Being conservative is now a countercultural and rebellious movement, and there is increasing resentment toward privileged, moralizing liberals who think that society’s only problem is the lack of bike lanes and cultural diversity. The populist right is now seen as the only force not bound to the establishment and which is most prepared to challenge it aggressively. It bases its appeal on the dire situation for young people and an unflinching torching of liberal ideals, while the left and liberals bemoan the state of democracy, constitutionality and international law. For many on the left, simply stating this fact is sacrilegious. They simply do not see it and stubbornly refuse to accept it.

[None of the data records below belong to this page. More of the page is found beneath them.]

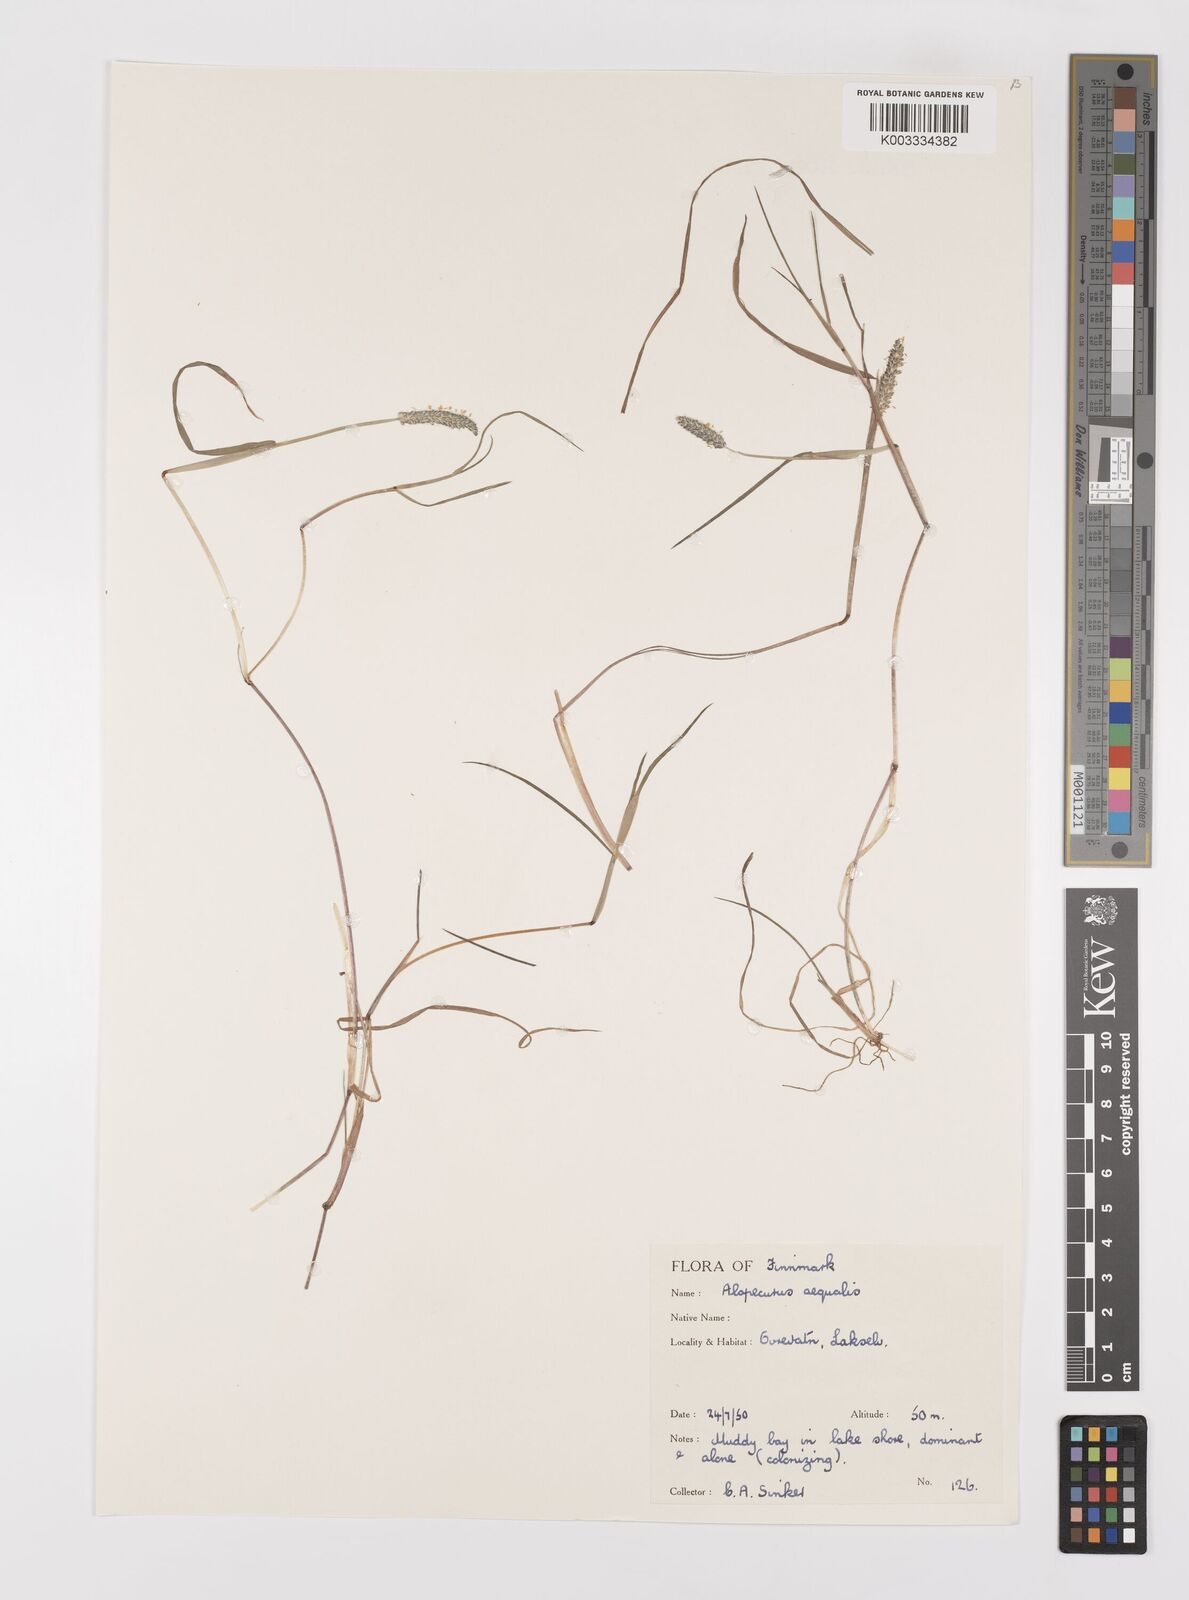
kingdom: Plantae
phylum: Tracheophyta
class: Liliopsida
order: Poales
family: Poaceae
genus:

The Right-Wing Shift and the Gender Divide

This shift reflects a backlash against liberalism as the established orthodoxy of the past 30 years. Nowhere is this clearer than with young men. A popular sentiment among these youth is that white, cisgender, heterosexual men have been blamed for all of society’s ills; that it has become taboo to talk about the problems of young men; that while one should be proud to be a woman, one should not be proud to be a man, that one should be ashamed to be a man; and that to be one of the “good guys,” one must repent, be an “ally,” unconditionally support everything that is done for a minority, be “aware of one’s privileges,” etc. Growing up in this context, being told you’re the problem and still being faced with the brutal difficulty of making it in a society where material prospects and conditions are declining, cannot but lead to a backlash! To be clear: this does not mean justifying the backlash, but it does mean it must be explained in material terms.

The right, and the manosphere in particular, leans on these grievances and channels this anger into various reactionary outlets (see article page 17), while liberals simply brand such men as hopeless, unenlightened bigots and dismiss their concerns out of hand with abstract platitudes like “the world is already made for men.” Many youth are becoming politicized in a climate dominated by this poisonous polarization between liberalism and right-wing populism. The left’s failure to insert itself into this dynamic as an independent pole opposed to both the moralizing liberals and the right-wing populists has proven disastrous.

What to Do?

So what should we do? The only way to effectively counter these different reactions is to offer a solution to the root problem and to show how these other outlets prevent young people from getting what they need. Young people need to study politics seriously, understand the laws governing this epoch and debate the way forward. Individual escape routes may well allow a few individuals to succeed, become wealthy or cross the crumbling bridge into academia or the liberal professions. But for the vast majority of youth, this path is closing. It is vital that youth integrate themselves into collective struggle rooted in the working class, including by their choice of jobs and by joining and organizing unions.

Above all, youth need to break with liberalism. Those who are serious about fighting the right must first free themselves from and take a clear stand against the ideology that fuels the right. Concretely, this also means breaking with the liberal mentality instilled in young people by the educational system, which stands in the way of this necessary struggle.

To alleviate the growing burden on young people, solve the housing crisis, secure decent jobs for all and pave the way for a real future, significant resources will have to be wrested from the hands of the ruling class. The fight for a future is therefore inseparable from the broader struggle against the system that produces these conditions, which today means above all a struggle against the U.S. empire. It is neither a fight to defend the decaying liberal world order nor a fight for a return to traditional values. In other words: the fight for the youth to have a future must be fused with—and can only advance under the banner of—the fight for workers’ power and the defeat of imperialism.